Там есть история, когда в конце войны из лагеря, расположенного рядом с городком Пфайлен близ немецко-голландской границы, вырываются узники.
Такое на самом деле было, только это произошло не на севере Германии, а на юге, и обезумевшие от голода и жажды депортированные, которых обитатели городка потом забили до смерти, вырвались не из лагеря, а из телячьих вагонов, где просидели три дня, — охранники просто ушли, бросив их на станции. Можно назвать это моим личным вкладом в сбор исторических фактов: один человек рассказал мне о самой позорной тайне из истории своего родного городка, я доискался до первоисточников, и в этом смысле случившееся стало моей личной историей.
В числе немецких историй есть и сюжет о профессоре фон дер Шуэре.
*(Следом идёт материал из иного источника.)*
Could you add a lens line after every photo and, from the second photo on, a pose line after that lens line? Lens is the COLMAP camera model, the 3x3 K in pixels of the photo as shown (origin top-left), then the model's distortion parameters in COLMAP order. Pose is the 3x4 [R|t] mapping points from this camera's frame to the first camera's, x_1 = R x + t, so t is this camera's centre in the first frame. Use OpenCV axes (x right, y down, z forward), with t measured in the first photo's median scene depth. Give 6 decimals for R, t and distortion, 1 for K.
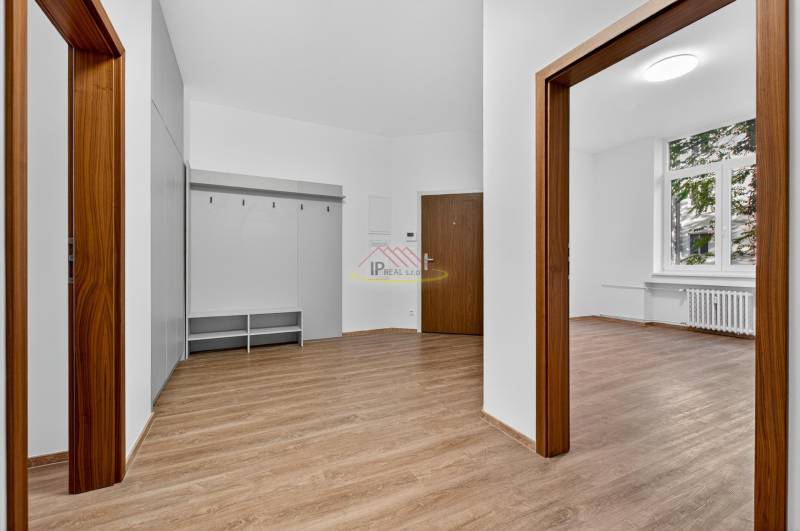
lens RADIAL K [[354.7, 0, 400.0], [0, 354.7, 265.5], [0, 0, 1]] dist [-0.000194, -0.000252]
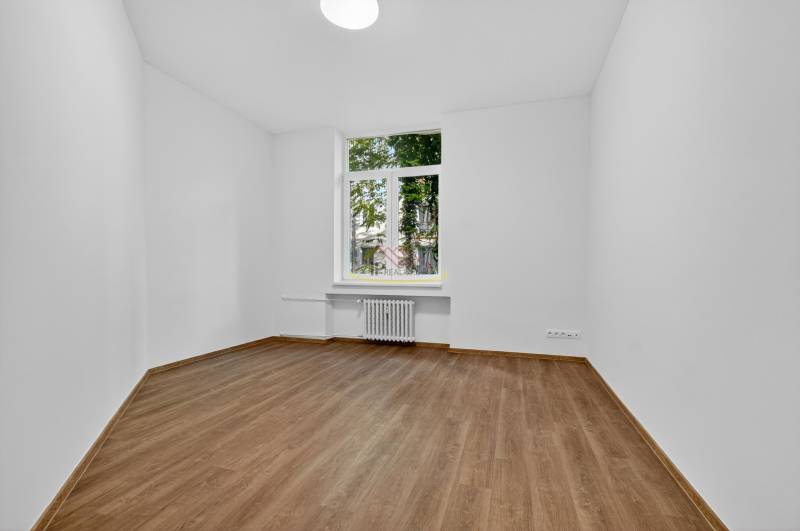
lens RADIAL K [[354.7, 0, 400.0], [0, 354.7, 265.5], [0, 0, 1]] dist [-0.000194, -0.000252]
pose [[0.698899, 0.015252, 0.715058, 0.208274], [0.003595, 0.999685, -0.024837, 0.000689], [-0.715211, 0.019929, 0.698624, 0.279057]]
Я довольно много занимался расовой биологией, потому что хотел понять, какую роль сыграла в массовых убийствах европейская наука. Ее роль и ее ответственность отнюдь не косвенные уже потому, что генетика и расо-вая биология зарождались в психозе колониализма и миссионерства — глубоко расистском и антихристианском. У директора Института расовой биологии и генетики имени кайзера Вильгельма был университетский ассистент, его звали Менгеле, сам директор проводил исследования на близнецах, был выдающимся организатором науки, его можно смело назвать превосходным немецким стилистом — его стиль восходит к языку научных сочинений Гёте; Менгеле впоследствии снабжал его институт материалами для экспериментов. Как и в каких количествах в лагерях ради этих исследований убивали близнецов, мы знаем от Миклоша Нисли[78] — венгерского еврея, работавшего у Менгеле прозектором. Было особенно поучительно сравнивать издания книг этого директора за 1934, 1937, 1941 и 1945 годы — смотреть, как из некогда описательных этнологии и антропологии возникают расовая гигиена, стерилизация, эвтаназия и обыденность массовых убийств и как уже после войны вся научная мерзость и погань вылились на генетику, которая все равно не отреклась от того, чтобы, подменив собой богов или природу, создавать человека, менять определенные свойства, модифицировать другие и открыто совать свой нос в такие вещи, о которых она ничего не знает и знать не будет.
Ты, однако, придумываешь несуществующую фигуру: Михая Хорти, который появляется в романе в качестве сына Миклоша Хорти. Зачем?
Яноша Кадара я тоже не смог изъять из истории, он появляется в романе в обществе бывшего премьер-министра Венгрии. Самого премьер-министра я там, правда, не называю по имени, хотя я лично знал Ференца Мюнниха[79] — он приходил с Этой Берени[80] к нашему дому и звал через забор: «Петер, пошли есть мороженое!» В романе они присутствуют как тени, и я не мог эти тени проигнорировать. Хорти — тоже всего лишь тень. Я никогда ими особенно не интересовался, да они и не сильно интересные люди. Приказчики измены и смерти — что тот, что другой; Хорти с Кадаром довольно похожи в смысле жалких интеллектуальных способностей и почти полного отсутствия морального чувства.